E’ quindi a partire da cellule di lavoratori comunisti all’interno delle imprese, a partire da frazioni comuniste della massa nelle regioni economiche, che si costituisce – attraverso l’edificazione del sistema dei Consigli – il nuovo movimento comunista.
Dunque, un “rivoluzionarizzazione” dei sindacati, una loro “ristrutturazione”? E quanto tempo durerà questo processo? Anni? Decine d’anni? Fino al 1926, per caso?
Niente di tutto questo. L’obiettivo non è quello di demolire, di annientare il colosso d’argilla delle centrali sindacali, con i suoi sette milioni di iscritti, per ricostruirlo successivamente sotto altra forma. L’obiettivo è quello di impadronirsi delle leve del comando all’interno delle imprese chiave dell’industria e del processo della produzione sociale, in quanto tali decisive per l’esito della lotta rivoluzionaria. Di impadronirsi della leva che può mandare all’aria il capitalismo in interi rami industriali e in intere regioni economiche. La risolutezza e la disponibilità all’azione di una sola organizzazione può, all’occorrenza, avere più efficacia di uno sciopero generale. E’ così che il David della fabbrica abbatte il Golia della burocrazia sindacale!
IX
Il KPD ha cessato di essere l’incarnazione del movimento comunista in Germania.

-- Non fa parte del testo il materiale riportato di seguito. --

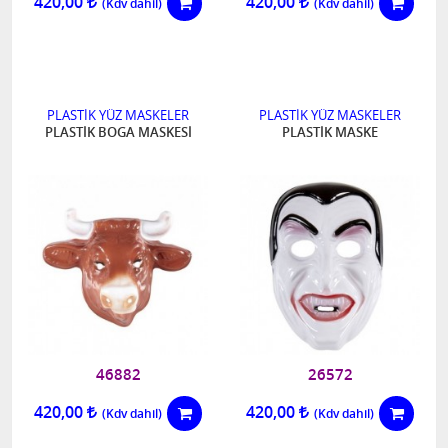
420,00
420,00
PLASTİK YÜZ MASKELER
PLASTİK YÜZ MASKELER
PLASTİK BOGA MASKESİ
PLASTİK MASKE
46882
26572
420,00
420,00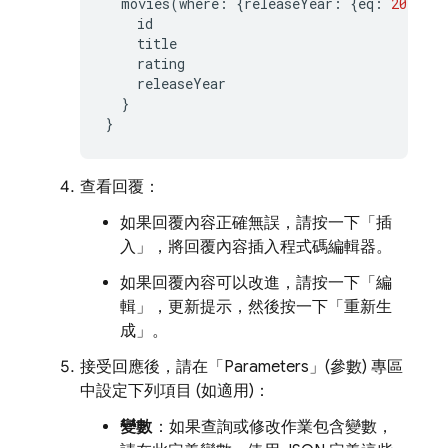
movies
(
where
:
{
releaseYear
:
{
eq
:
2022
}},
id
title
rating
releaseYear
}
}
查看回覆：
如果回覆內容正確無誤，請按一下「插
入」
，將回覆內容插入程式碼編輯器。
如果回覆內容可以改進，請按一下「編
輯」
，更新提示，然後按一下「重新生
成」
。
接受回應後，請在「Parameters」
(參數) 專區
中設定下列項目 (如適用)：
變數
：如果查詢或修改作業包含變數，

Ha un bel richiamarsi rumorosamente a Marx, a Lenin, a Radek! Il KPD non forma che l’ultimo anello del fronte della controrivoluzione. Presto si collocherà, in perfetto accordo con la SPD e la USPD, nel quadro di un fronte unico volto alla formazione di un governo operaio “puramente socialista”. Le sue rassicurazioni in merito a un’”opposizione leale” verso i partiti assassini che hanno tradito gli operai, non è che una tappa. Rinunciare a combattere in termini rivoluzionari gli Ebert e i Kautsky (cfr. Die Rote Fahne del 21 marzo 1920), significa già allearsi tacitamente con loro. Ebert-Kautsky-Levi rappresentano l’ultimo stadio del capitalismo morente, l’ultima “stampella politica” della borghesia tedesca. La fine. La fine degli stessi partiti, della politica, degli imbrogli, del tradimento dei capi. E un nuovo inizio per il movimento comunista: il Partito Comunista Operaio; le organizzazioni di fabbrica rivoluzionarie, raggruppate nell’Unione Generale dei Lavoratori; i consigli rivoluzionari; il congresso dei consigli rivoluzionari; il governo dei consigli rivoluzionari; la dittatura comunista dei consigli.